___ Data listing ___

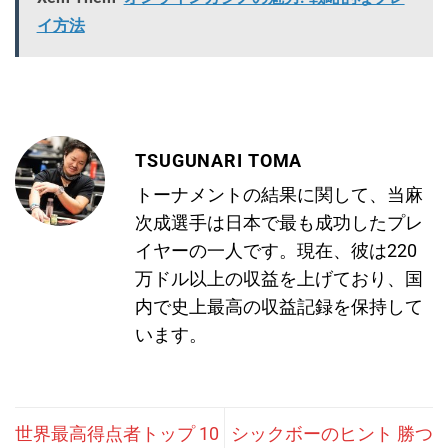
イ方法
TSUGUNARI TOMA
トーナメントの結果に関して、当麻
次成選手は日本で最も成功したプレ
イヤーの一人です。現在、彼は220
万ドル以上の収益を上げており、国
内で史上最高の収益記録を保持して
います。
世界最高得点者トップ 10
シックボーのヒント 勝つ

___

**What the task requires**
The records above must be copied exactly, with no pictures carried over.

**Finished task**
イ方法
TSUGUNARI TOMA
トーナメントの結果に関して、当麻
次成選手は日本で最も成功したプレ
イヤーの一人です。現在、彼は220
万ドル以上の収益を上げており、国
内で史上最高の収益記録を保持して
います。
世界最高得点者トップ 10
シックボーのヒント 勝つ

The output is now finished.